There's a well-developed general framework for this: "Multilinear algebra." Any advanced linear algebra textbook should cover it, I'm pretty sure it's in Dummit & Foote, it's covered in the preface of pretty much any Riemannian geometry text, and in particular Hubbard and Hubbard, Vector Calculus, Differential Forms, and Multivariable Calculus is a good reference tying it to undergraduate linear algebra and multivariable calculus.

The point of this framework is to abstract so that matrix notation doesn't interfere so much.(If you think the formula for a 3x3 determinant is bad, try writing down an $n\times n$ one![*]) Associated to $V$ is its external algebra of multilinear alternating forms, $\oplus_k\Lambda^kV$. An element in $\Lambda^kV$ is defined to be a linear map $\eta:V^k\to\Bbb R$ such that if two adjacent entries in its arguments are transposed, the value changes sign. As an exercise, you should prove that $\Lambda^kV$ is a vector space of dimension $\binom{n}{k}$.

In particular consider the top-dimensional forms, $\Lambda^nV$. These are all the different ways of taking in oriented bases of $V$ and a number. As we discussed above, these are the ways of consistently assigning area to the parallelopipeds of $V$. There's a subtlety, though -- there are many ways to put a 1-dimensional vector space in correspondence with $\Bbb R$. That means there are many different possible choices of area form on $V$, with no "correct" one unless we make another choice.

However, if $M:V\to V$ is an isomorphism, a little piece of magic happens. $M$ induces a linear map $\Lambda^nV\to \Lambda^nV$ by pullback, and as map of one-dimensional vector spaces it is simply multiplication by a number. That number is the determinant of $M$.

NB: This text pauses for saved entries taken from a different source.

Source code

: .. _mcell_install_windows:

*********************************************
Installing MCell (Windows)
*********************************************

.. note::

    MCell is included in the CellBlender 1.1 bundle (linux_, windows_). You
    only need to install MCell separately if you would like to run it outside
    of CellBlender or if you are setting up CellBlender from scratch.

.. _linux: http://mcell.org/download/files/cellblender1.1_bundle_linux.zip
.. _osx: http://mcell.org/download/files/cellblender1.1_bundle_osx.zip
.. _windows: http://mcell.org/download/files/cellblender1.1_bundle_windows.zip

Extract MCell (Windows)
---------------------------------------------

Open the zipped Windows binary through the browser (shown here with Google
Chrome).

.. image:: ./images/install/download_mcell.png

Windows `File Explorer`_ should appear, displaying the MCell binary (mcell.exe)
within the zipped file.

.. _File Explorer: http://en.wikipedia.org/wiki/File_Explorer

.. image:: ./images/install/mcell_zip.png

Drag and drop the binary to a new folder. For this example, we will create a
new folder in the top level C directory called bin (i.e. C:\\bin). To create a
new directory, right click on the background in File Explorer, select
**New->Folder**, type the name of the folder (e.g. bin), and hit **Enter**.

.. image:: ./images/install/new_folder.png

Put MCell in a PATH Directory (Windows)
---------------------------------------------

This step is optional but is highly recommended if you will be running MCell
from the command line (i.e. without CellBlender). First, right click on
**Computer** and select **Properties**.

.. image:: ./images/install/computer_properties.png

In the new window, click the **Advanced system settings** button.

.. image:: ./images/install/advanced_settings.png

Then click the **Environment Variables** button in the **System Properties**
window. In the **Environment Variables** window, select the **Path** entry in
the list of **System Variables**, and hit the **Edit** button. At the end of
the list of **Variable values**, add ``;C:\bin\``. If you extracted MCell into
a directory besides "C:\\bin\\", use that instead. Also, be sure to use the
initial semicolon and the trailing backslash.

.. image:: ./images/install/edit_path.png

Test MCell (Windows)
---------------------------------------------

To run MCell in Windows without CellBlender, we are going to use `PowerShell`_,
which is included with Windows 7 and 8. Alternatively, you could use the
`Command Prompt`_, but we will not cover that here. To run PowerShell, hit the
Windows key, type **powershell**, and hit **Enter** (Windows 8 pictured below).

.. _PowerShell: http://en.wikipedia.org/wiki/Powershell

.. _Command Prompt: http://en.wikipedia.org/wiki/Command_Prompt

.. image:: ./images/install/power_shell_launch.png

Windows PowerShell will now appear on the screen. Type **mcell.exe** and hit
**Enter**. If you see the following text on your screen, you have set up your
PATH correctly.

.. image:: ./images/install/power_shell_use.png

Why does $\det M$ measure distortion in area? Well, once we choose a generator of $\Lambda^nV$, we have declared that to be the area form, so the oriented area spanned by any basis is defined to be what this particular form spits out. The pullback of this form is defined by what comes out when you put in the image under $A$ of a given basis. This is $\det(M)$ times the original area form. In other words, the area spanned by the image of a basis is $\det(M)$ times the area spanned by the basis.


The formula

What does this have to do with minus signs in the determinant formula? When we consider matrices, we have already chosen an oriented basis of $V$. Let this basis be $\{e_1,e_2,\ldots,e_n\}$. Since we have an oriented basis, let's let our area form be such that $A(e_1,e_2,\ldots,e_n) = 1$.

If $M:V\to V$, the matrix representing $M$ has entries defined by $Me_i = \sum M_{ij}e_j$. The determinant of $M$ is defined as \begin{align*} \det M &= A( M(e_1,e_2,\ldots,e_n) )\\ &= A\bigg( \sum_j M_{1j}e_j, \sum_j M_{2j}e_j,\ldots, \sum_j M_{nj}e_j\bigg) \end{align*} Since $A$ is multilinear, we can pull all the sums and coefficients out: $$ \ldots = \sum_{j_1,\ldots,j_n} M_{1j_1}M_{2j_2}M_{3j_3}\cdots M_{nj_n} A(e_{j_1},e_{j_2},\ldots,e_{j_n}) $$ The coup de grace: since $A$ is alternating and the ordered basis $(e_1,\ldots,e_n)$ has area $1$, when we evaluate $A$ on a permutation of $(e_1,\ldots,e_n)$, the result is $(-1)^\mbox{sign of permutation}$.

So: $$ \det M = \sum_{j_1,\ldots,j_n} (-1)^{\operatorname{sgn}(j_1,j_2,\ldots,j_n)}M_{1j_1}M_{2j_2}\cdots M_{nj_n}. $$


[*] Actually it's not so bad if you realize that the formula right above this is something like, "multiply all the permutations of entries in the different columns with the appropriate sign from the permutation," but realizing that comes from adopting this abstract perspective.